**MATERIAL PROVIDED**
□ □ □ □ □

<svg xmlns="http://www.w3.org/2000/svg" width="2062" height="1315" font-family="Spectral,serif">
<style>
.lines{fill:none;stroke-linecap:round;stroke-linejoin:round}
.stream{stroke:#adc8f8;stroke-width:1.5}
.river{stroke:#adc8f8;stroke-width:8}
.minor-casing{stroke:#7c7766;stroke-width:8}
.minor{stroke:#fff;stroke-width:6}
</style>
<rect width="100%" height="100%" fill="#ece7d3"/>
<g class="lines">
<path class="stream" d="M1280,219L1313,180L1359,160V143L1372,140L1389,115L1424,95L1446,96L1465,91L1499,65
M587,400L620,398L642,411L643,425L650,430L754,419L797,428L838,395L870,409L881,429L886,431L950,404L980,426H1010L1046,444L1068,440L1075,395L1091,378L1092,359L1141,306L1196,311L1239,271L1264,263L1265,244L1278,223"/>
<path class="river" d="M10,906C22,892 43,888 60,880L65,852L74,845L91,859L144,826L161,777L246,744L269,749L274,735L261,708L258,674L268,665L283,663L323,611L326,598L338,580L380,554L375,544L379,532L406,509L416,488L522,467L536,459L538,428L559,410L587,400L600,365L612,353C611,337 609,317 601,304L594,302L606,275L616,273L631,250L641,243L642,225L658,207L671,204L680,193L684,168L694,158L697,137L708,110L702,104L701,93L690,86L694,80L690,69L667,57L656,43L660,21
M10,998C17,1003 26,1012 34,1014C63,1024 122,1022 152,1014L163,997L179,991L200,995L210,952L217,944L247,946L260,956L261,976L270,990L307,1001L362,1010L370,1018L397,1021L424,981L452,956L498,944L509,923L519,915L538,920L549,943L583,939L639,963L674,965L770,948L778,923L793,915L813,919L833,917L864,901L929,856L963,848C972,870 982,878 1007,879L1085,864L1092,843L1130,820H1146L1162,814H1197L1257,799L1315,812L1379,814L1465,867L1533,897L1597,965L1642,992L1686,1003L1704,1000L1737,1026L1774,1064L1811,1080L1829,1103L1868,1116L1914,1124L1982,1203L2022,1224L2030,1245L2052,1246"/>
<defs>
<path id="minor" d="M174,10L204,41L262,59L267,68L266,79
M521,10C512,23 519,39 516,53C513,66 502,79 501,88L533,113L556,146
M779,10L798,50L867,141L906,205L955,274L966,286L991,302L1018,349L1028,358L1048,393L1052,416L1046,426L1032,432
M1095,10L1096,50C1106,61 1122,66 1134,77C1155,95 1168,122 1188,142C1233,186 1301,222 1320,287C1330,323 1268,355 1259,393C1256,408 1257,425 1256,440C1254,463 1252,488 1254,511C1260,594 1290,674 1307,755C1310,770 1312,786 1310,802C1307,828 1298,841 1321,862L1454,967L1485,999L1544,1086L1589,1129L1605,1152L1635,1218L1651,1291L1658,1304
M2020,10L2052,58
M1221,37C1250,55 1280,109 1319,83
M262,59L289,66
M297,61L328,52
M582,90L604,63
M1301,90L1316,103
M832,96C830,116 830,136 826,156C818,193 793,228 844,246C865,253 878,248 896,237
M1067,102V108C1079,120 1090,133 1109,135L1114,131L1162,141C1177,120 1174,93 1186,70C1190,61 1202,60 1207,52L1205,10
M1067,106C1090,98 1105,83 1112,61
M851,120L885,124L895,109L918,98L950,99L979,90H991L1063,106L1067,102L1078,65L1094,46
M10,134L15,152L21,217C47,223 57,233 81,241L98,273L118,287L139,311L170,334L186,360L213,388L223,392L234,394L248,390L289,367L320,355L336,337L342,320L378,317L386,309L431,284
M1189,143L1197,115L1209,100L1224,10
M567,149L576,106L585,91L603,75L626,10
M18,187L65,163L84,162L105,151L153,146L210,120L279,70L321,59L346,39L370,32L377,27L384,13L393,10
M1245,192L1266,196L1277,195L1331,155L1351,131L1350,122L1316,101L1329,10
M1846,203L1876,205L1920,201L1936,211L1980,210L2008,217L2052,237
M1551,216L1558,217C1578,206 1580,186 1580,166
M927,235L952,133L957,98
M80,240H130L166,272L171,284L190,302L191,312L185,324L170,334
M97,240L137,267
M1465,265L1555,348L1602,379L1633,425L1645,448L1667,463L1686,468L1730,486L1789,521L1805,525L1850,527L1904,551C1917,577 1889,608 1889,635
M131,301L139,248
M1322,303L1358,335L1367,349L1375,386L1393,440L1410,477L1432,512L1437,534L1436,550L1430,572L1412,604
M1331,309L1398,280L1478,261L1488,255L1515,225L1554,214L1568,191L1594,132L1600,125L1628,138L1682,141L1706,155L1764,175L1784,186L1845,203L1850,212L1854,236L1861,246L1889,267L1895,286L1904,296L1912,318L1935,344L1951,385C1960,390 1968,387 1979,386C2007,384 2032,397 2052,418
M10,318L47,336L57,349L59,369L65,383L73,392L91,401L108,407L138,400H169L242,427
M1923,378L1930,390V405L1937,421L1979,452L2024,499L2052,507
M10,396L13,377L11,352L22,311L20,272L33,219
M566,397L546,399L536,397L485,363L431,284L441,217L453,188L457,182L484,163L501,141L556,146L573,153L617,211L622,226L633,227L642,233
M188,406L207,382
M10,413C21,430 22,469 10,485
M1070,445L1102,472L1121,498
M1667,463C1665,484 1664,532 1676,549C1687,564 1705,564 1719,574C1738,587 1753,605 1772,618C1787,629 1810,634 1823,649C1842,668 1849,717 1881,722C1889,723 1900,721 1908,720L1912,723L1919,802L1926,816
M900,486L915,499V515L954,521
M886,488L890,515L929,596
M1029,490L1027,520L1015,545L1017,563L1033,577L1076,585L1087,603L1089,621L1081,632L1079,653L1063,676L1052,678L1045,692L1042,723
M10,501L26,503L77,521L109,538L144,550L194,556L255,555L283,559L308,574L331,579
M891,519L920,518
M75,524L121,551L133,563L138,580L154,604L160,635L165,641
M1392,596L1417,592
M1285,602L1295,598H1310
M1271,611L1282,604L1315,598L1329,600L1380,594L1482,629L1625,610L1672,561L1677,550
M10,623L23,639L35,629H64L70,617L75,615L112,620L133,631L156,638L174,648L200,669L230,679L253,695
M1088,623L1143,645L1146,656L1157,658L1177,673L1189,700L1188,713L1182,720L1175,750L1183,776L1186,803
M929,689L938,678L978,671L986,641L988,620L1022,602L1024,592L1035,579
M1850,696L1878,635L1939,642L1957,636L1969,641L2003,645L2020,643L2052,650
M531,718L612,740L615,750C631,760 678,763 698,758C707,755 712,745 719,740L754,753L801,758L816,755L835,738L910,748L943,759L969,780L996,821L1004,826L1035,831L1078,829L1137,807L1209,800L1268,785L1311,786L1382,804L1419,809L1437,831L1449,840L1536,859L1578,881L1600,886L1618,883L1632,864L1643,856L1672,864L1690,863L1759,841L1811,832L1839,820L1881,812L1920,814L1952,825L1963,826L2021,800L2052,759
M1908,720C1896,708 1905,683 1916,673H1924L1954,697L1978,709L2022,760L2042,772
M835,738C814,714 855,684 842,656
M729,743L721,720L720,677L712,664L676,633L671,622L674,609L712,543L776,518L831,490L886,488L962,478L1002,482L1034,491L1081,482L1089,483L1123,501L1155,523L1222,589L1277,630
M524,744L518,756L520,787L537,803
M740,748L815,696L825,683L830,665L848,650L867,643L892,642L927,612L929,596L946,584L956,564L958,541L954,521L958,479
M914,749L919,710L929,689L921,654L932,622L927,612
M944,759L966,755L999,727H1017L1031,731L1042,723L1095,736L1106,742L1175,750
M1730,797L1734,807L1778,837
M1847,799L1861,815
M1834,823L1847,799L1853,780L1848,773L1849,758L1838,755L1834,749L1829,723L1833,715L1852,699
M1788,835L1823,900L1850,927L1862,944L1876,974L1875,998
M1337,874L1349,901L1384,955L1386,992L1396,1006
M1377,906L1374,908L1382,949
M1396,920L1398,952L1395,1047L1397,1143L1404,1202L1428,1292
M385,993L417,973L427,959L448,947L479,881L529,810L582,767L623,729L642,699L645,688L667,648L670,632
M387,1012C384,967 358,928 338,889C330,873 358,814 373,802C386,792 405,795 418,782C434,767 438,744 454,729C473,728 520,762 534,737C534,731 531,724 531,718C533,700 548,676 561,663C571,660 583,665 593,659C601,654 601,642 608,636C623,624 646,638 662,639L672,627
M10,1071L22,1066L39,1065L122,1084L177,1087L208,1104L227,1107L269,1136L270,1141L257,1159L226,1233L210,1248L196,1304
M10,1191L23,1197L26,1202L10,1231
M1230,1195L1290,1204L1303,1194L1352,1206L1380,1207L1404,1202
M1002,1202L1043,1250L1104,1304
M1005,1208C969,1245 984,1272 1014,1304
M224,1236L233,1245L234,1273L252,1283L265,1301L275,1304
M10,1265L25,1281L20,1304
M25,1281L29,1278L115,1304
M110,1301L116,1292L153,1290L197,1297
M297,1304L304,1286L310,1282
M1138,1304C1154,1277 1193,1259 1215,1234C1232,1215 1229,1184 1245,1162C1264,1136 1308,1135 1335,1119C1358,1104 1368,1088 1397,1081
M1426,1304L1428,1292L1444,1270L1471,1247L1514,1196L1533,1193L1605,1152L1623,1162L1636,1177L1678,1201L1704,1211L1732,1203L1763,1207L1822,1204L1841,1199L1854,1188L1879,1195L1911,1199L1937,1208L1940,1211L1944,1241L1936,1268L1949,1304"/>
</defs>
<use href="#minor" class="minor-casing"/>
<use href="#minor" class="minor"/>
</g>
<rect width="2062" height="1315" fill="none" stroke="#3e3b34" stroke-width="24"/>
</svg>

□ □ □ □ □

**YOUR INSTRUCTIONS**
Check each line of the material above for the string "lines". Please count those that have it and reply with the number only.

**RESPONSE TO THE EXERCISE**
2